- **PROBLEMS AND TASKS**
**a.** Return the lines of the listing from the line containing "phylum: Tracheophyta" through the end of the listing, both ends included, reproduced without changes. Leave the pictures out of your answer.
**b.** Resume the forum thread about texting apps for the Kindle Fire from the point where it stops.
Start of PROVIDED TEXT
# Looking for a texting app...



## Hoosiermama (Dec 28, 2009)

Google Chrome has an add-on called mighty text that links your PC to your phone to send texts. I'm looking for something similar for the Fire. Has anyone seen or can you recommend something similar for the Fire? There are a few in the market, but only one review, and I haven't heard of any of them.

Thanks!

Sent from my Kindle Fire using Tapatalk


----------



## Betsy the Quilter (Oct 27, 2008)

I've not used any that actually connect to a phone, I have used a couple that send texts via WiFi.  I've used TextPlus on the iPad, and liked it.

Betsy


----------



## Hoosiermama (Dec 28, 2009)

Betsy, does that program assign a different phone # tor texting? I'm hoping to find one that uses my same number, so my grown kids know it's dear old mom. 

Sent from my Kindle Fire using Tapatalk


----------



## Betsy the Quilter (Oct 27, 2008)

Yes, it has a different number.

Sign it "mom" and they'll know it's you. 

The app I use on the iPad lets me put a sig in.  I put -Betay in as a sig at first so the first few people would know it was me.... And you can give the number in advance...
End of PROVIDED TEXT
Start of LISTED RECORDS
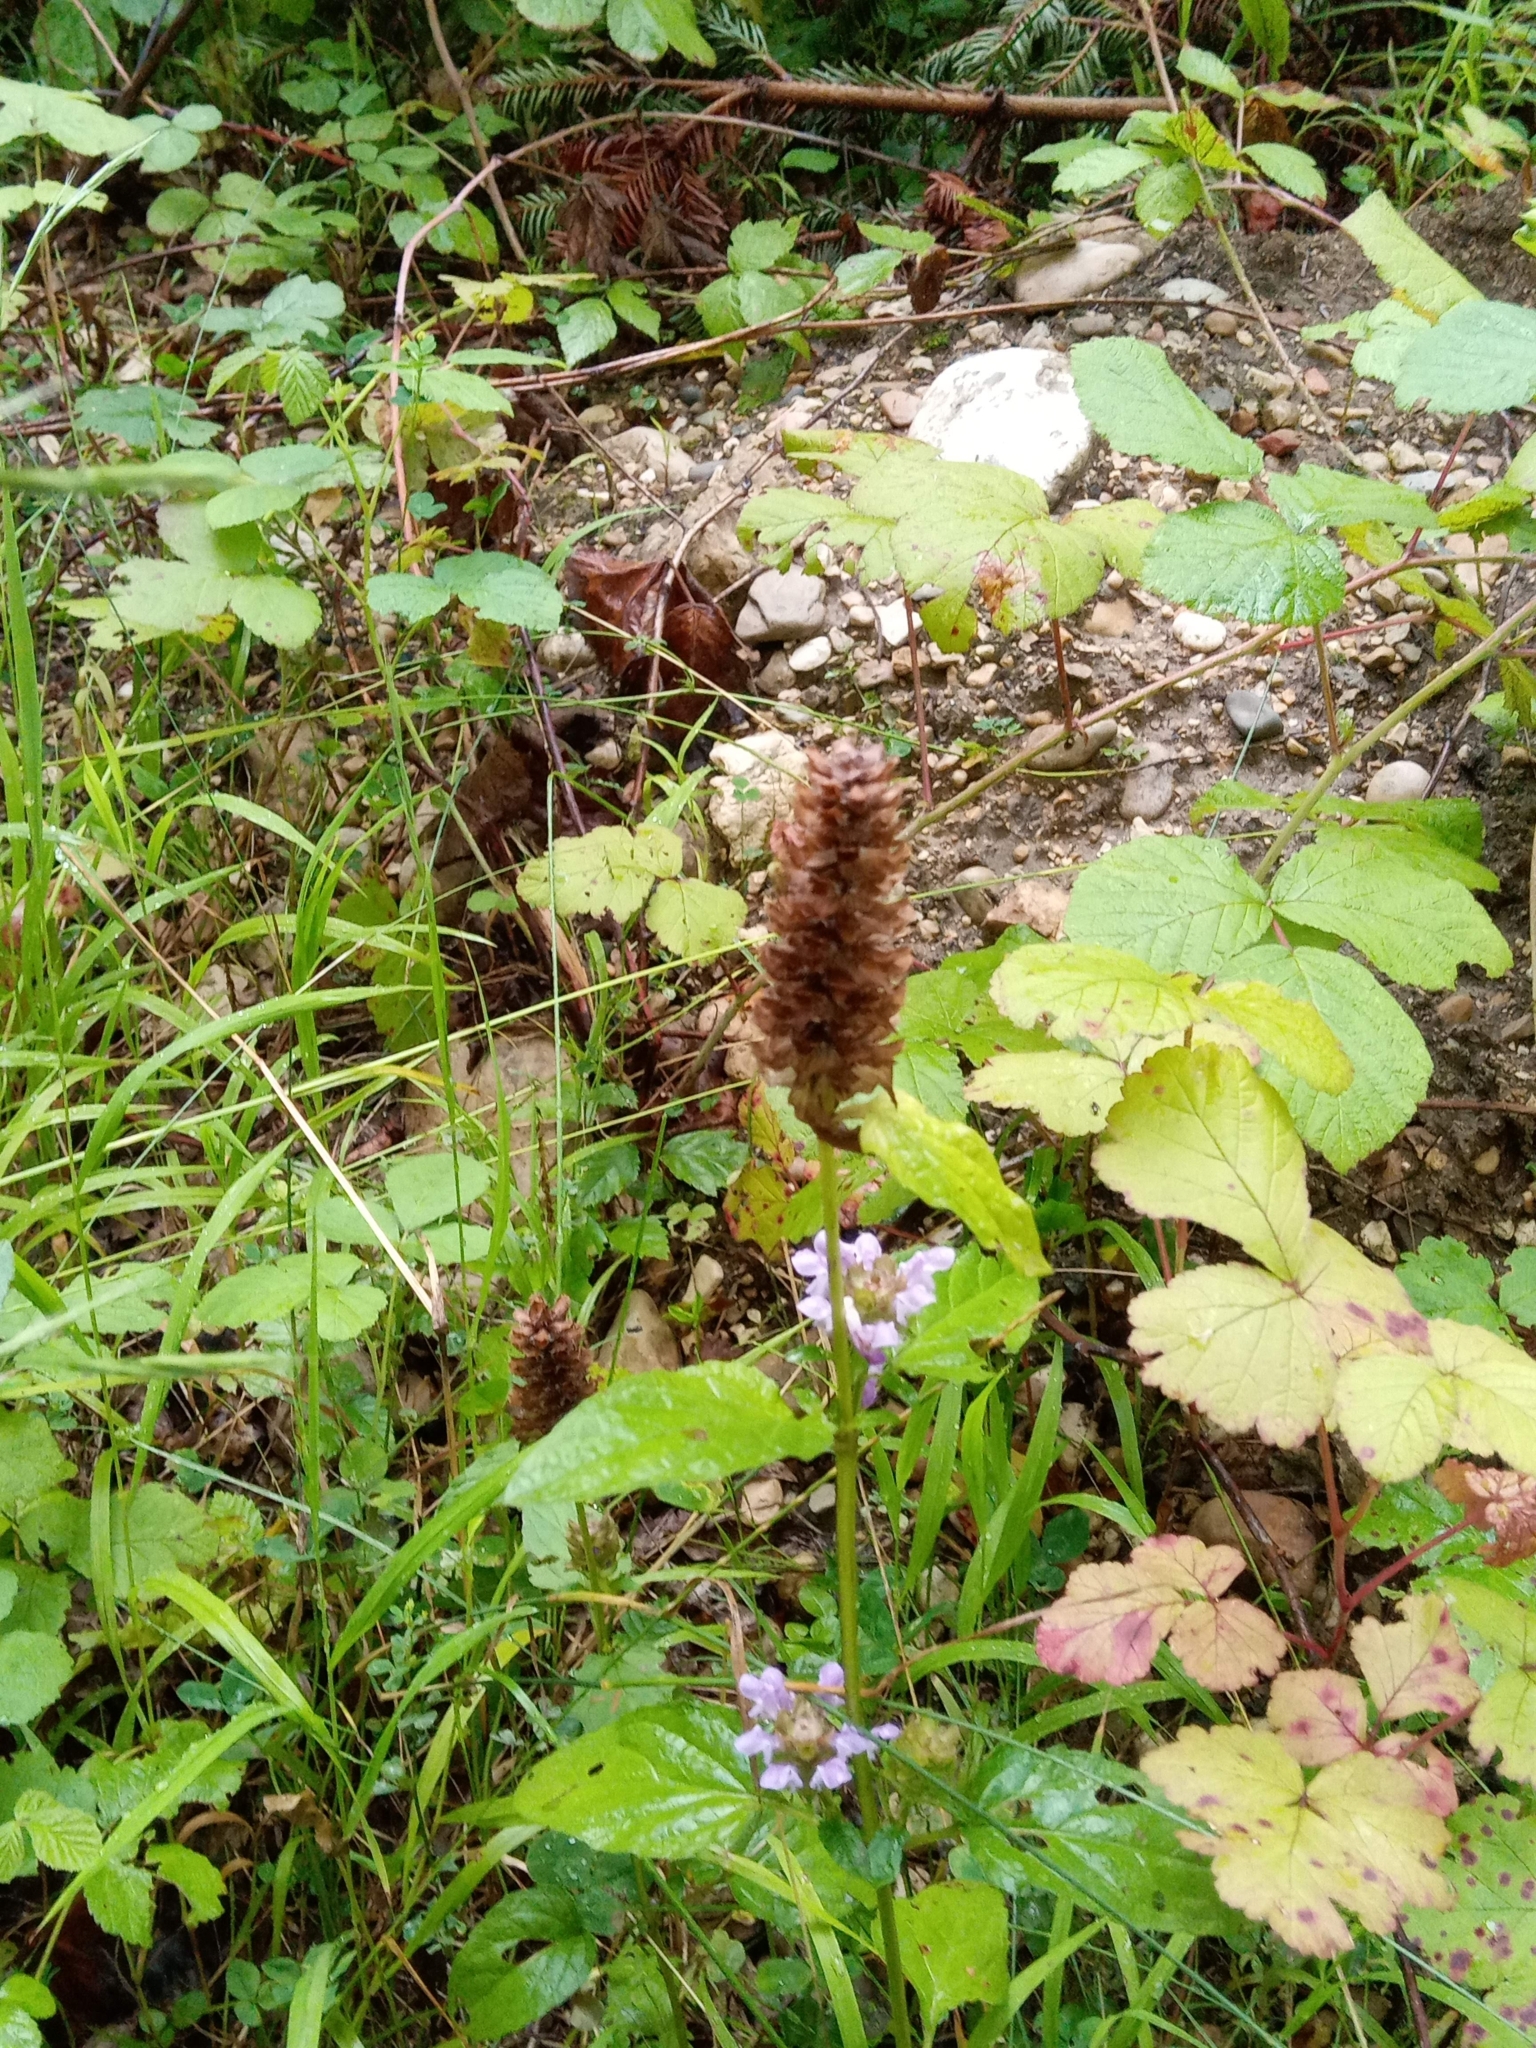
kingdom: Plantae
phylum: Tracheophyta
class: Magnoliopsida
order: Lamiales
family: Lamiaceae
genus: Prunella
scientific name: Prunella vulgaris
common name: Heal-all
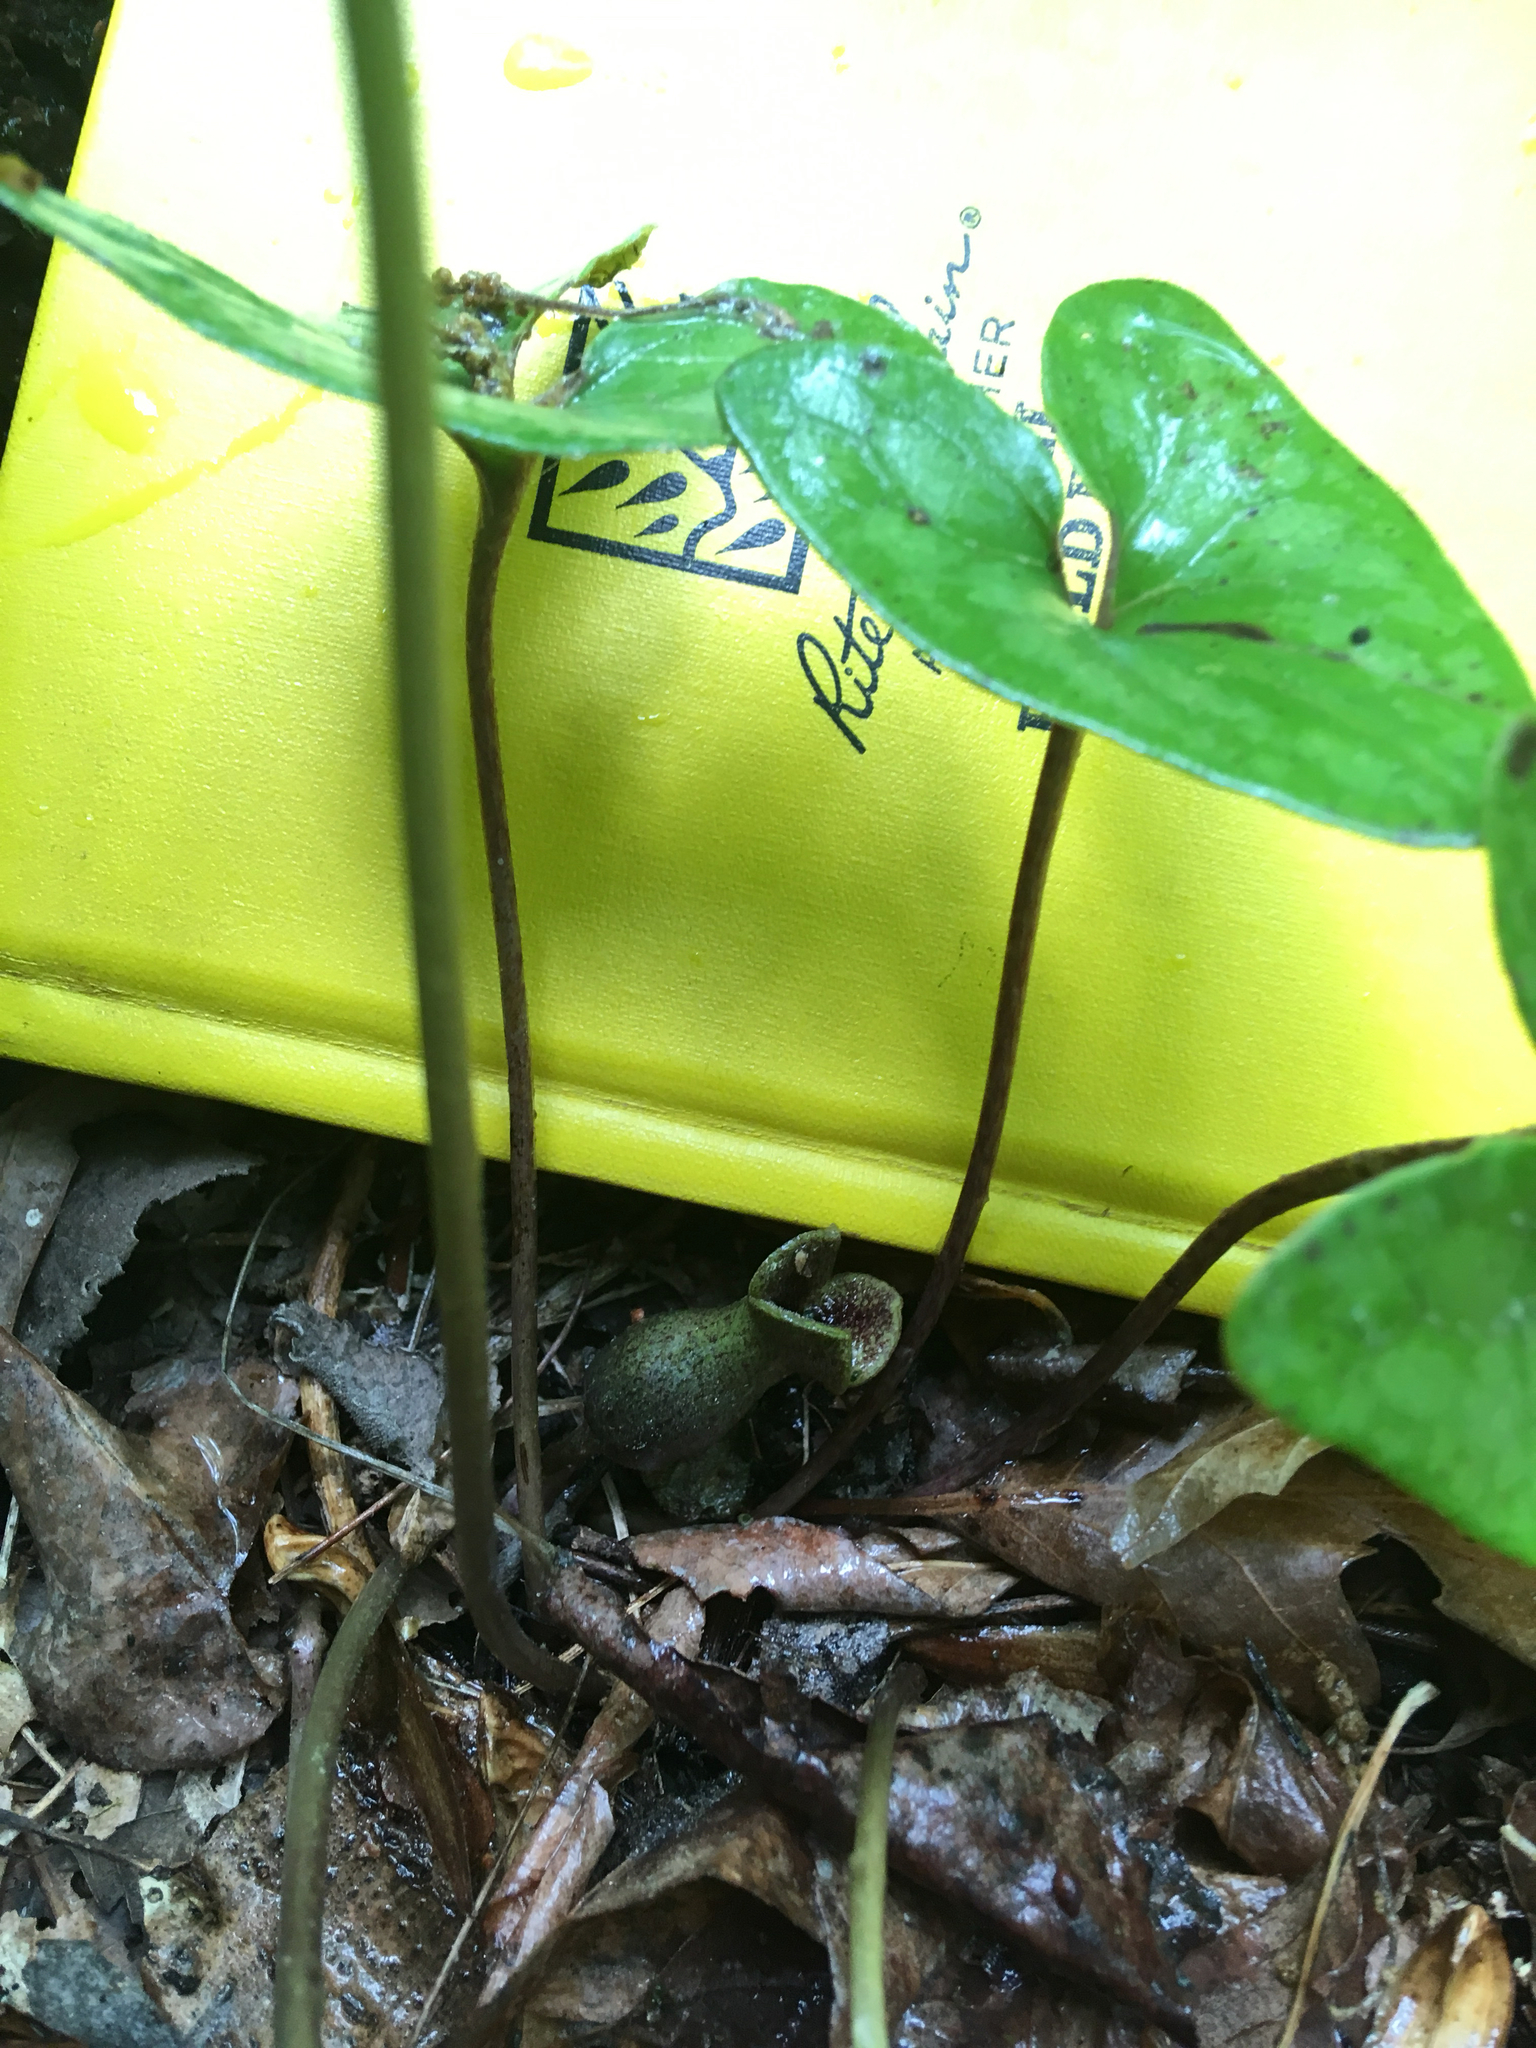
End of LISTED RECORDS
- **RESPONSES BY TASK**
**a.**
phylum: Tracheophyta
class: Magnoliopsida
order: Lamiales
family: Lamiaceae
genus: Prunella
scientific name: Prunella vulgaris
common name: Heal-all

**b.**
Betsy


----------



## Ann in Arlington (Oct 27, 2008)

Betsy the Quilter said:


> . I put -Betay in as a sig at first so the first few people would know it was me....
> 
> Betsy


Is that your secret agent name?


----------



## Jeff (Oct 28, 2008)

Hoosiermama said:


> Google Chrome has an add-on called mighty text that links your PC to your phone to send texts. I'm looking for something similar for the Fire.


I asked the same question yesterday about using Google Voice to send text messages from a cell phone via the Fire. Somebody, maybe ForeverJuly, said that you could use it by navigating to Gmail. My wife's Fire won't be delivered until tomorrow so I haven't tested it.


----------



## Betsy the Quilter (Oct 27, 2008)

Ann in Arlington said:


> Is that your secret agent name?


LOL! I hate virtual keyboards...


----------



## Guest (Dec 21, 2011)

Jeff said:


> I asked the same question yesterday about using Google Voice to send text messages from a cell phone via the Fire. Somebody, maybe ForeverJuly, said that you could use it by navigating to Gmail. My wife's Fire won't be delivered until tomorrow so I haven't tested it.


That wasn't me. I don't use Google Voice for anything, but there is a texting app. I actually just posted it in your other thread. So for the OP and anyone else: http://www.amazon.com/textPlus-Free-Texting-Group-Text/dp/B00529IOXO


----------



## Betsy the Quilter (Oct 27, 2008)

I've used the iPad version of that one and liked it quite a bit...

Betsy


----------



## Andra (Nov 19, 2008)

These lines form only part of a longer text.